Het volk stelde Gods karakter in vraag en vertrouwden niet
meer op Hem. En als ze iets niet kregen, gingen ze het vragen aan afgoden.
Lukas
11:9-13: zie hierboven
We krijgen de gunsten, maar we mogen niet twijfelen aan
Gods goedheid.
Romeinen
5:8:
Maar Christus heeft zijn leven voor ons gegeven toen we nog sléchte mensen
waren. Daarmee bewijst God hoeveel Hij van ons houdt.
De
Heer: Ik hou van je. Ik hou van je. Ik hou van je. Ik bied
bescherming voor de storm onder Mij vleugels. Ik ben de beschutting. Ik ben het
Schild. Ik ben de Herder.
De
Heer voor 2023: Dit zal een jaar zijn van de gunst van de
Heer. De roem van de Heer zal zich verspreiden door een toename in kennis van
wie God is en wat Hij heeft gedaan. De getuigenissen van Mijn Heiligen zullen
toenemen. Links en rechts zie je Mij aan het werk. Mijn Hand maakt ruimte en
Mijn manier wordt verkozen boven de andere. Geef je over aan Mijn goedheid en
liefde en barmhartigheid en genade en je zult een licht uit je leven zien stralen,
dat zelfs de duisternis van de Hel niet kan doven.

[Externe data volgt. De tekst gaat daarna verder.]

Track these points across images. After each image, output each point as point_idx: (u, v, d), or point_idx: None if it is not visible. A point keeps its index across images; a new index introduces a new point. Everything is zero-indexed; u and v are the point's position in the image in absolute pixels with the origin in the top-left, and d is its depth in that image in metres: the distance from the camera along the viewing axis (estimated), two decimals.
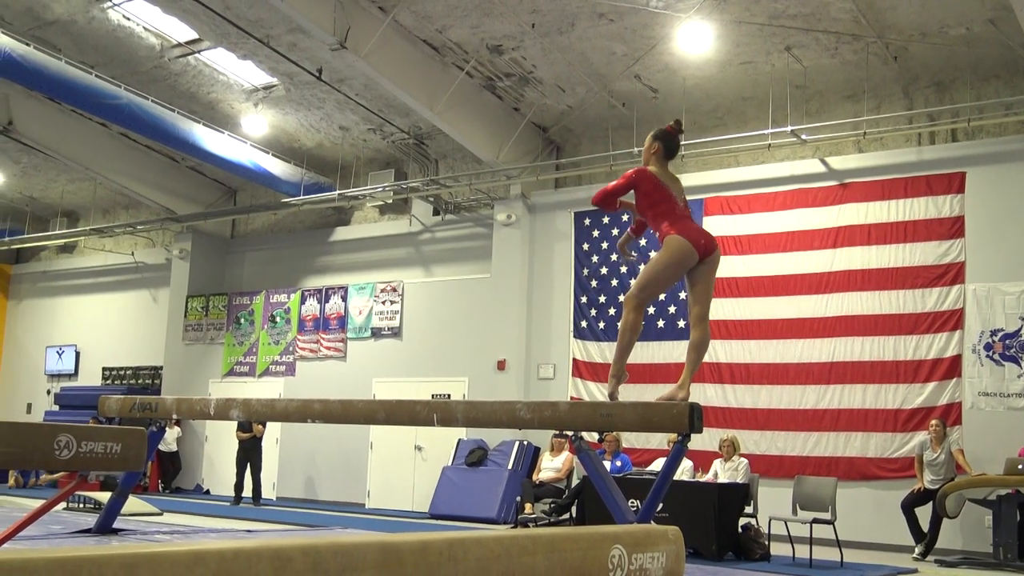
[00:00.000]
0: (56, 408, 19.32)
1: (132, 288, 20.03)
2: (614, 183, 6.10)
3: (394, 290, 16.10)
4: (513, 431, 13.29)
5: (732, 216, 13.05)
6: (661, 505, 6.79)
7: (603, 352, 13.51)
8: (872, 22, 11.31)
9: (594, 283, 14.11)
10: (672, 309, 13.18)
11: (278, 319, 17.33)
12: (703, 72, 12.81)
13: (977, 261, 11.49)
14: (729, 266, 12.88)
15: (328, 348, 16.67)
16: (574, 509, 11.44)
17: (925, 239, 11.79)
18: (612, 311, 13.81)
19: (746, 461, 10.86)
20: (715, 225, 12.97)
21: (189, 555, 1.84)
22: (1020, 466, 9.76)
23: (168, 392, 17.46)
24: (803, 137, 12.45)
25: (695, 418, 5.33)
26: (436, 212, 16.13)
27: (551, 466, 12.78)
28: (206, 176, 18.55)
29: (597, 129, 14.40)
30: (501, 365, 14.34)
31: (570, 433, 5.99)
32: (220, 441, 17.19)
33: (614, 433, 11.71)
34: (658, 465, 11.03)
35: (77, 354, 20.45)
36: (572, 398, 13.54)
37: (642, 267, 6.22)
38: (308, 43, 13.40)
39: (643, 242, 13.25)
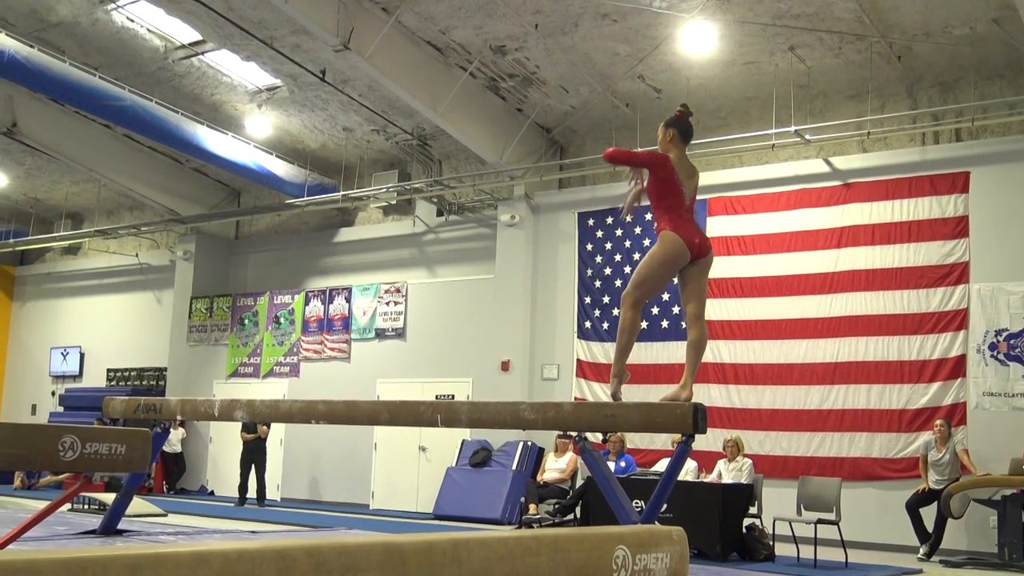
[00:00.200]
0: (61, 409, 19.35)
1: (136, 289, 20.05)
2: (635, 152, 6.08)
3: (398, 291, 16.11)
4: (517, 432, 13.27)
5: (736, 216, 13.04)
6: (665, 506, 6.78)
7: (607, 352, 13.50)
8: (876, 22, 11.30)
9: (598, 283, 14.10)
10: (675, 309, 13.17)
11: (282, 320, 17.34)
12: (707, 72, 12.80)
13: (981, 261, 11.47)
14: (733, 266, 12.88)
15: (332, 349, 16.68)
16: (578, 510, 11.44)
17: (929, 239, 11.78)
18: (616, 311, 13.78)
19: (750, 461, 10.85)
20: (719, 225, 12.99)
21: (193, 556, 1.85)
22: None
23: (172, 393, 17.48)
24: (807, 137, 12.44)
25: (699, 418, 5.33)
26: (440, 213, 16.13)
27: (555, 467, 12.78)
28: (210, 177, 18.57)
29: (601, 130, 14.40)
30: (505, 366, 14.34)
31: (574, 434, 5.99)
32: (224, 442, 17.21)
33: (618, 434, 11.72)
34: (662, 466, 11.03)
35: (81, 355, 20.48)
36: (576, 399, 13.54)
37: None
38: (311, 44, 13.41)
39: (646, 242, 13.25)
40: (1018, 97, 11.49)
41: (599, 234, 14.20)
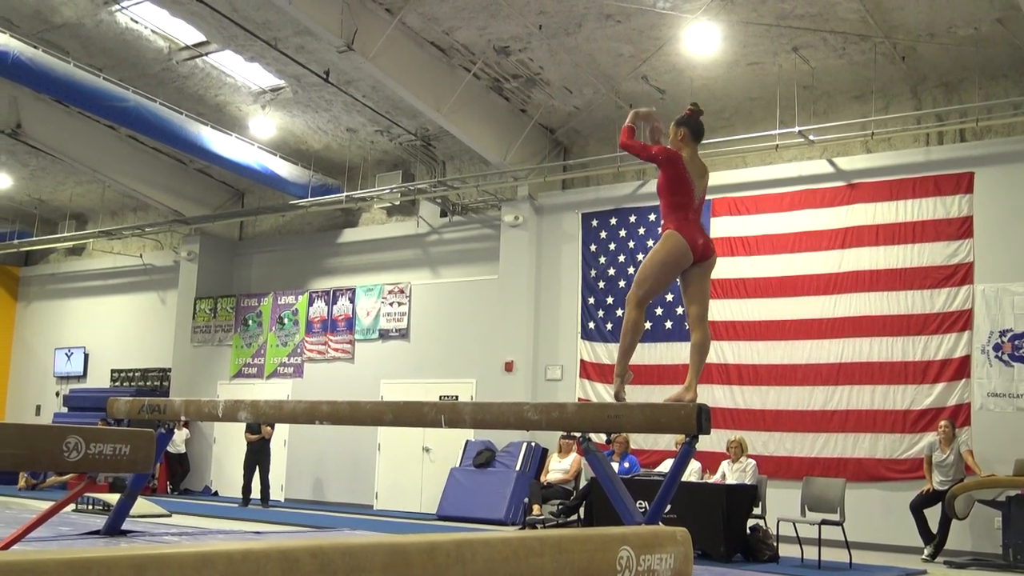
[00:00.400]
0: (65, 410, 19.37)
1: (140, 290, 20.08)
2: (648, 145, 5.96)
3: (402, 291, 16.11)
4: (521, 432, 13.30)
5: (740, 217, 13.03)
6: (669, 506, 6.78)
7: (611, 353, 13.49)
8: (880, 22, 11.29)
9: (601, 284, 14.10)
10: (679, 310, 13.15)
11: (286, 321, 17.36)
12: (710, 73, 12.79)
13: (986, 261, 11.46)
14: (737, 267, 12.88)
15: (336, 350, 16.69)
16: (582, 510, 11.44)
17: (934, 239, 11.76)
18: (619, 312, 13.79)
19: (754, 462, 10.84)
20: (723, 226, 12.98)
21: (197, 556, 1.85)
22: None
23: (176, 394, 17.50)
24: (811, 138, 12.43)
25: (703, 419, 5.33)
26: (443, 213, 16.13)
27: (559, 467, 12.77)
28: (214, 178, 18.59)
29: (604, 130, 14.39)
30: (509, 366, 14.34)
31: (578, 434, 6.00)
32: (228, 443, 17.22)
33: (622, 434, 11.71)
34: (666, 466, 11.03)
35: (86, 356, 20.51)
36: (580, 399, 13.53)
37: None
38: (315, 45, 13.42)
39: (649, 242, 13.25)
40: (1022, 97, 11.47)
41: (603, 235, 14.19)
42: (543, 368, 14.37)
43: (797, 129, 12.23)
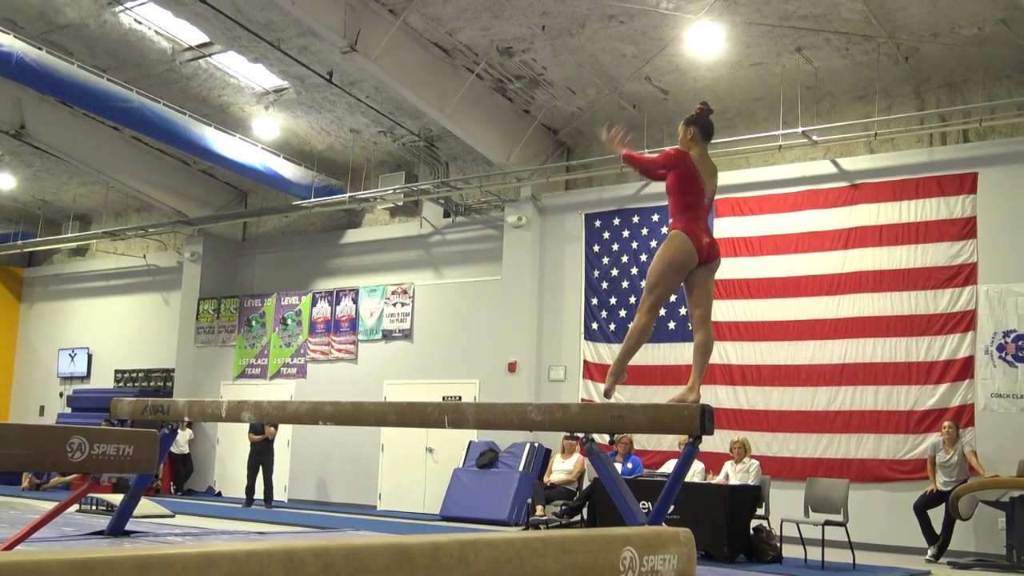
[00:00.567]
0: (69, 410, 19.39)
1: (144, 291, 20.10)
2: (653, 156, 6.02)
3: (405, 292, 16.12)
4: (524, 433, 13.29)
5: (743, 217, 13.03)
6: (672, 507, 6.78)
7: (614, 354, 13.37)
8: (883, 22, 11.28)
9: (604, 285, 14.10)
10: (683, 311, 13.14)
11: (289, 321, 17.37)
12: (713, 73, 12.79)
13: (989, 262, 11.44)
14: (740, 268, 12.87)
15: (339, 350, 16.70)
16: (585, 511, 11.44)
17: (937, 240, 11.75)
18: (623, 313, 13.80)
19: (757, 463, 10.84)
20: (726, 226, 12.97)
21: (201, 557, 1.85)
22: None
23: (180, 394, 17.52)
24: (814, 138, 12.42)
25: (706, 420, 5.32)
26: (447, 214, 16.14)
27: (562, 468, 12.77)
28: (217, 179, 18.61)
29: None
30: (512, 367, 14.34)
31: (581, 435, 5.99)
32: (232, 443, 17.24)
33: (625, 435, 11.71)
34: (669, 467, 11.02)
35: (89, 356, 20.53)
36: (583, 400, 13.53)
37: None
38: (319, 46, 13.43)
39: (653, 243, 13.24)
40: None
41: (606, 235, 14.19)
42: (546, 369, 14.37)
43: (800, 129, 12.22)
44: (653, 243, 13.37)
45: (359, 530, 11.27)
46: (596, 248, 14.26)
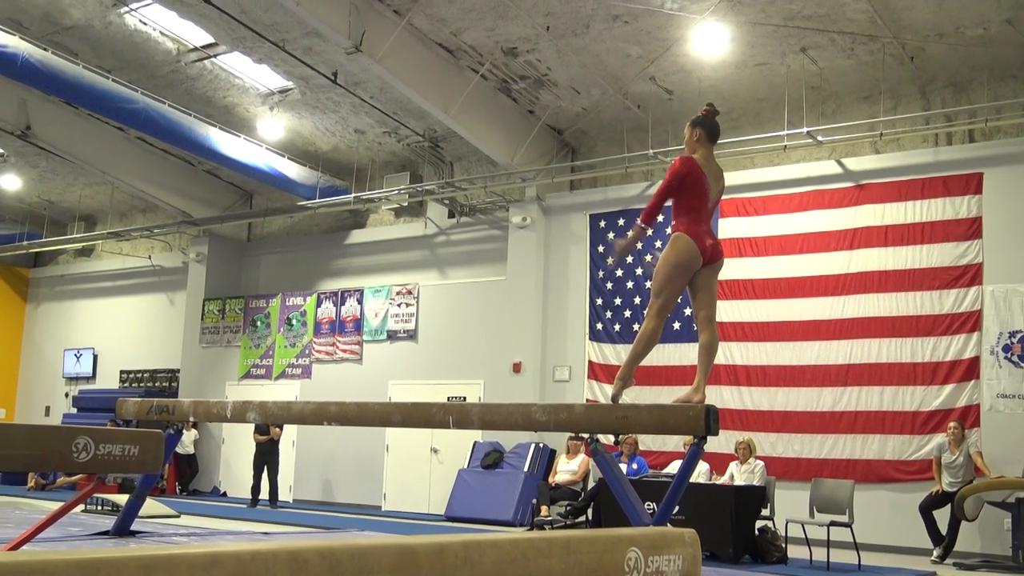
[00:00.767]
0: (74, 411, 19.43)
1: (149, 291, 20.13)
2: (661, 188, 5.87)
3: (409, 293, 16.13)
4: (529, 433, 13.29)
5: (748, 218, 13.01)
6: (677, 508, 6.77)
7: (618, 354, 13.49)
8: (888, 23, 11.27)
9: (609, 285, 14.09)
10: (687, 311, 13.13)
11: (294, 322, 17.38)
12: (718, 74, 12.78)
13: (995, 262, 11.42)
14: (745, 268, 12.86)
15: (344, 351, 16.71)
16: (590, 511, 11.44)
17: (942, 240, 11.73)
18: (627, 313, 13.79)
19: (762, 463, 10.83)
20: (731, 227, 12.96)
21: (206, 557, 1.85)
22: None
23: (185, 395, 17.54)
24: (819, 138, 12.41)
25: (711, 420, 5.32)
26: (451, 215, 16.14)
27: (567, 468, 12.77)
28: (222, 180, 18.63)
29: (612, 131, 14.39)
30: (516, 367, 14.34)
31: (586, 435, 5.99)
32: (237, 443, 17.26)
33: (630, 436, 11.70)
34: (674, 468, 11.02)
35: (95, 357, 20.57)
36: (588, 400, 13.53)
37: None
38: (323, 47, 13.44)
39: (657, 244, 13.23)
40: None
41: (610, 236, 14.18)
42: (551, 369, 14.37)
43: (805, 130, 12.21)
44: (658, 243, 13.35)
45: (364, 530, 11.28)
46: (601, 248, 14.25)
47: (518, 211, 14.84)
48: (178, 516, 11.61)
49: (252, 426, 15.16)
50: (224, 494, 17.40)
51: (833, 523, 9.53)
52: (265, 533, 10.14)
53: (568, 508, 11.95)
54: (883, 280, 12.03)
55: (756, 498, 10.13)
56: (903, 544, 11.10)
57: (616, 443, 11.42)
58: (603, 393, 13.64)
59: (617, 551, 2.76)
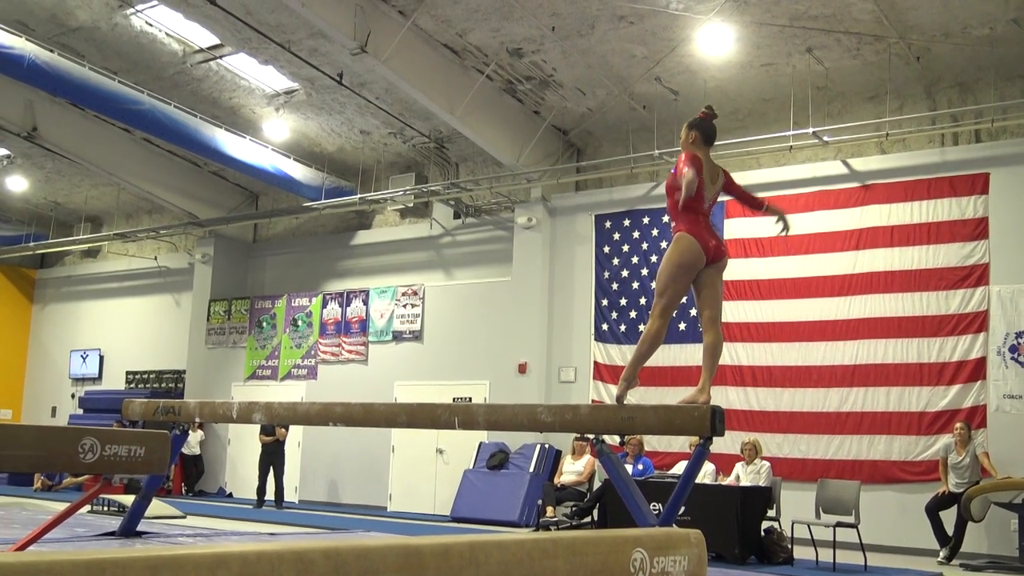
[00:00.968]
0: (80, 412, 19.46)
1: (155, 292, 20.16)
2: (685, 177, 5.59)
3: (415, 293, 16.13)
4: (534, 434, 13.29)
5: (753, 218, 12.98)
6: (683, 508, 6.77)
7: (624, 355, 13.47)
8: (894, 23, 11.25)
9: (615, 286, 14.08)
10: (693, 312, 13.12)
11: (300, 323, 17.40)
12: (724, 74, 12.77)
13: (1001, 262, 11.40)
14: (751, 268, 12.85)
15: (350, 351, 16.72)
16: (596, 512, 11.43)
17: (949, 240, 11.71)
18: (633, 314, 13.78)
19: (768, 464, 10.81)
20: (736, 227, 12.95)
21: (212, 558, 1.86)
22: None
23: (191, 396, 17.57)
24: (825, 139, 12.39)
25: (717, 421, 5.32)
26: (457, 215, 16.14)
27: (572, 469, 12.77)
28: (228, 181, 18.66)
29: (617, 132, 14.39)
30: (522, 368, 14.34)
31: (592, 436, 5.99)
32: (243, 444, 17.27)
33: (636, 436, 11.70)
34: (680, 468, 11.01)
35: (101, 358, 20.61)
36: (593, 401, 13.52)
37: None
38: (329, 48, 13.45)
39: (663, 244, 13.22)
40: None
41: (616, 236, 14.18)
42: (556, 370, 14.37)
43: (811, 130, 12.19)
44: (663, 244, 13.35)
45: (369, 531, 11.29)
46: (606, 249, 14.25)
47: (523, 212, 14.84)
48: (184, 517, 11.63)
49: (258, 427, 15.17)
50: (230, 495, 17.41)
51: (839, 524, 9.51)
52: (271, 534, 10.15)
53: (573, 509, 11.94)
54: (889, 280, 12.01)
55: (762, 499, 10.12)
56: (909, 545, 11.08)
57: (621, 444, 11.44)
58: (608, 394, 13.63)
59: (623, 552, 2.76)
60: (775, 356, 12.59)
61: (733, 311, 12.51)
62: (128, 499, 10.54)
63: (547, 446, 13.75)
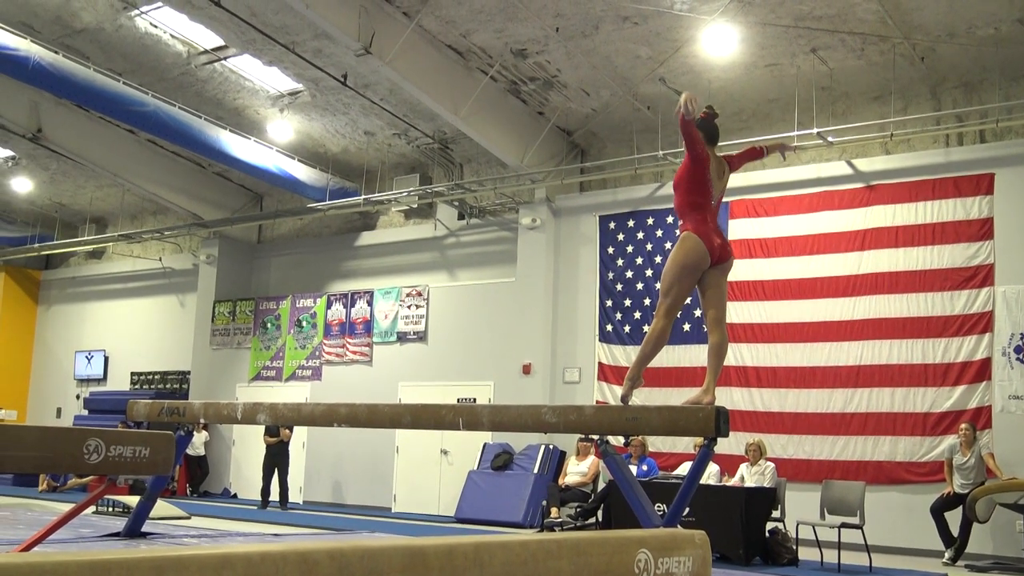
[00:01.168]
0: (85, 412, 19.49)
1: (160, 293, 20.19)
2: (697, 136, 5.80)
3: (419, 294, 16.14)
4: (539, 435, 13.29)
5: (758, 219, 12.99)
6: (688, 509, 6.76)
7: (628, 356, 13.47)
8: (898, 23, 11.24)
9: (619, 286, 14.08)
10: (697, 313, 13.11)
11: (304, 324, 17.41)
12: (728, 75, 12.76)
13: (1006, 263, 11.38)
14: (756, 269, 12.83)
15: (354, 352, 16.72)
16: (600, 513, 11.42)
17: (954, 241, 11.69)
18: (637, 314, 13.78)
19: (773, 465, 10.80)
20: (741, 228, 12.94)
21: (217, 558, 1.86)
22: None
23: (196, 396, 17.58)
24: (829, 139, 12.38)
25: (721, 422, 5.31)
26: (461, 216, 16.15)
27: (577, 470, 12.76)
28: (232, 182, 18.67)
29: (622, 132, 14.38)
30: (526, 369, 14.34)
31: (596, 437, 5.99)
32: (247, 445, 17.29)
33: (640, 437, 11.69)
34: (684, 469, 10.99)
35: (106, 359, 20.63)
36: (598, 402, 13.52)
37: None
38: (333, 49, 13.47)
39: (667, 245, 13.22)
40: None
41: (620, 237, 14.17)
42: (561, 370, 14.37)
43: (815, 131, 12.18)
44: (667, 245, 13.35)
45: (374, 532, 11.29)
46: (611, 250, 14.24)
47: (528, 213, 14.84)
48: (189, 518, 11.64)
49: (262, 428, 15.19)
50: (234, 496, 17.43)
51: (844, 525, 9.50)
52: (275, 535, 10.15)
53: (578, 510, 11.94)
54: (894, 281, 11.99)
55: (766, 500, 10.10)
56: (914, 546, 11.07)
57: (626, 444, 11.42)
58: (613, 394, 13.62)
59: (627, 553, 2.76)
60: (779, 357, 12.58)
61: (737, 312, 12.50)
62: (133, 500, 10.56)
63: (551, 447, 13.75)
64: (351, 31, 12.06)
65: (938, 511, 10.49)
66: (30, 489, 16.85)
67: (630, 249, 14.06)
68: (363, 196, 16.30)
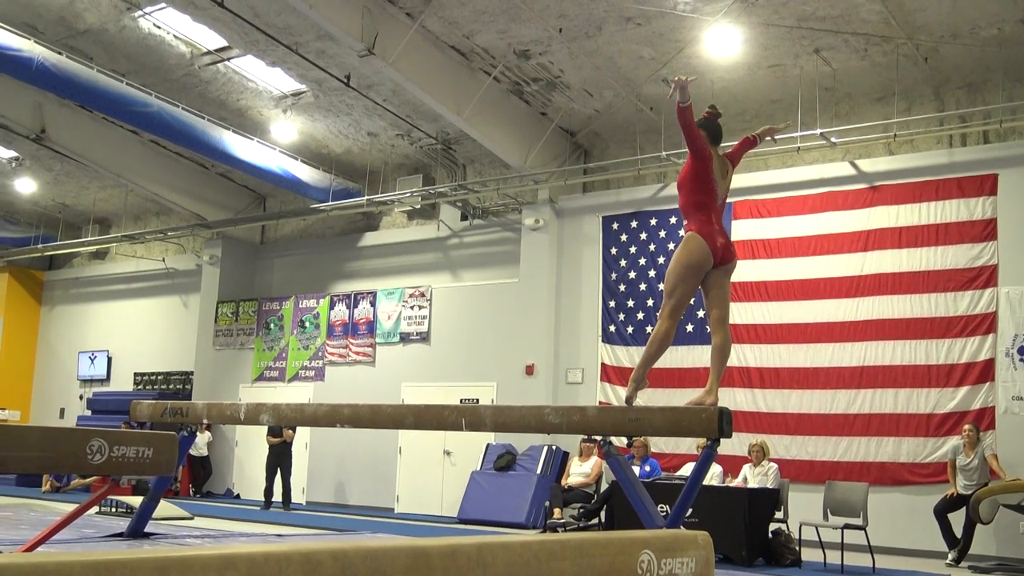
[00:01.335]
0: (88, 413, 19.51)
1: (163, 294, 20.20)
2: (697, 129, 5.85)
3: (422, 295, 16.14)
4: (542, 436, 13.28)
5: (761, 220, 12.98)
6: (691, 510, 6.77)
7: (631, 356, 13.46)
8: (902, 23, 11.23)
9: (622, 287, 14.07)
10: (700, 313, 13.10)
11: (307, 324, 17.42)
12: (731, 75, 12.76)
13: (1010, 264, 11.36)
14: (759, 270, 12.83)
15: (357, 353, 16.73)
16: (603, 514, 11.42)
17: (957, 242, 11.68)
18: (640, 315, 13.77)
19: (776, 466, 10.79)
20: (744, 229, 12.93)
21: (220, 559, 1.86)
22: None
23: (199, 397, 17.59)
24: (832, 140, 12.37)
25: (724, 423, 5.31)
26: (464, 217, 16.16)
27: (580, 471, 12.76)
28: (236, 182, 18.69)
29: (625, 133, 14.38)
30: (529, 370, 14.34)
31: (599, 438, 5.99)
32: (250, 446, 17.30)
33: (643, 438, 11.69)
34: (687, 470, 10.99)
35: (109, 359, 20.65)
36: (600, 403, 13.51)
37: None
38: (336, 50, 13.47)
39: (670, 245, 13.21)
40: None
41: (623, 238, 14.17)
42: (564, 371, 14.36)
43: (819, 131, 12.17)
44: (671, 245, 13.34)
45: (377, 532, 11.29)
46: (613, 250, 14.24)
47: (531, 213, 14.84)
48: (192, 518, 11.64)
49: (265, 428, 15.19)
50: (237, 496, 17.44)
51: (847, 526, 9.50)
52: (278, 535, 10.16)
53: (581, 510, 11.93)
54: (897, 282, 11.98)
55: (770, 501, 10.10)
56: (917, 547, 11.06)
57: (628, 445, 11.41)
58: (616, 395, 13.62)
59: (630, 553, 2.76)
60: (783, 358, 12.57)
61: (741, 313, 12.49)
62: (136, 500, 10.56)
63: (554, 448, 13.75)
64: (354, 32, 12.07)
65: (941, 512, 10.48)
66: (33, 489, 16.87)
67: (633, 250, 14.05)
68: (366, 197, 16.31)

Toen zag ik een kasteel. De Heer: Loop om binnen te komen.
Het kasteel is een bolwerk. Ik ben dat bolwerk voor Mijn volk in tijden van
grote nood. Ik zal er altijd zijn. Maar dat betekent niet dat Mijn volk er
altijd zal binnenkomen en veiligheid en toevlucht zullen vinden voor de storm.
Kinderen hebben het door. Degenen die het minst kennen, maar het meest
vertrouwen. Degenen die zeggen: Zonder dat U me helpt, kan ik niet verder.
Dit gaat over een kinderlijk geloof en vertrouwen. Wij
moeten alleen onze opstandigheid laten varen, en ons onderwerpen aan Zijn Wil.